■ PROBLEM DESCRIPTION: Check three statements against the Chicago food roundup below and say for each whether it agrees with the text, answering yes or no and quoting the text's deciding words. 1. The recipe for Birrieria Ocotlan's signature dish dates to 1926. 2. Birrieria Ocotlan is in Detroit. 3. Feld's chef and owner describes it as a farm-to-table restaurant.

■ SELECTED TEXT:
★ ★ ★ ★

Titus Ruscitti always does an assortment of lists; here’s his 2024 11 Best Bites from Chicagoland, 11 Best Bites from Beyond Chicagoland, 5 Best Meals, and Roadfood Stops of the Year.
At the Trib, a bunch of their food writers (some of whom I’d never heard of until this moment, though cheers to Ahmed Ali Akbar who does the best job of conveying a distinct personality and outlook) collaborate on Favorite Foods from 2024.
At WBEZ,
andChicago’s Very Own Eats podcast, on WGN Radio, talks its list here.
The Infatuation named the best new restaurants of 2024.
At Resy, they asked their contributors to each name a restaurant that defined Chicago dining in 2024.
The New York Times has a nationwide piece on the best things they ate in 2024, includiing one of my faves, Mike’s Ham Place in Detroit. The Chicago place on the list, though is venerable Birrieria Ocotlan:
Diners crumble dried chile de árbol over their birria, taking comfort in the steam rising off their stew. As you reach for a tostadita, a server walks by and wordlessly tops off your bowl with consommé poured from a water pitcher. This is what mornings are like at Birrieria Ocotlan, where the aroma of braising goat has been wafting onto the South Chicago sidewalk since 1973. The recipe for the signature dish dates to 1926, when Tereso Reyes — a great-grandfather of the current owner, Andres — obtained a goat from a neighbor in the Mexican city of Ocotlán and made birria out of it.
2. I GOT A FELDING
Louisa Chu reviews the semi-controversial, but increasingly lauded, Feld:
Feld isn’t quite a local farm-to-table restaurant in Chicago, but instead chef and owner Jake Potashnick describes it earnestly as relationship-to-table. After a special cheese dinner plus a 27-course tasting menu, it has surprisingly become one of my favorite dining experiences.
Those courses could be tiny, from a teeny teacup of hot chicken broth infused with the aged Alpine echo of Pleasant Ridge Reserve cheese, to a Midwestern fairground in miniature, with a squiggly sweet funnel cake dusted with aromatic spicebush berry sugar.

★ ★ ★ ★

■ GIVEN DATA:
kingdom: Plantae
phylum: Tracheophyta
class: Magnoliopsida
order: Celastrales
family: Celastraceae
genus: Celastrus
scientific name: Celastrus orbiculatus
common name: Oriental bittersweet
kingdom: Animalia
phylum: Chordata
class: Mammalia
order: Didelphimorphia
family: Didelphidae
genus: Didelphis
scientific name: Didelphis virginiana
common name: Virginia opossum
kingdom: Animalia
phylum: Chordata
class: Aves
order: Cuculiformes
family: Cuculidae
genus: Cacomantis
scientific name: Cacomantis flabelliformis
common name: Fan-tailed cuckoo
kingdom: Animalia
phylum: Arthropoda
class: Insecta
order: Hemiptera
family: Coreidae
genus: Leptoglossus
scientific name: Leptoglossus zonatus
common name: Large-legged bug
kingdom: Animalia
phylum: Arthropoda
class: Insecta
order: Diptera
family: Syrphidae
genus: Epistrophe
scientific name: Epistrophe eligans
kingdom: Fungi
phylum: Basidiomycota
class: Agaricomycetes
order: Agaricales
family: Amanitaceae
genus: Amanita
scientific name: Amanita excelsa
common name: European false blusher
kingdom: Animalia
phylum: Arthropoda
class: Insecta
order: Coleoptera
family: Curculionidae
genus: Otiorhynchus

★ ★ ★ ★

■ RESPONSE TO THE EXERCISE:
1. Yes: "The recipe for the signature dish dates to 1926"
2. No: "the aroma of braising goat has been wafting onto the South Chicago sidewalk since 1973"
3. No: "chef and owner Jake Potashnick describes it earnestly as relationship-to-table"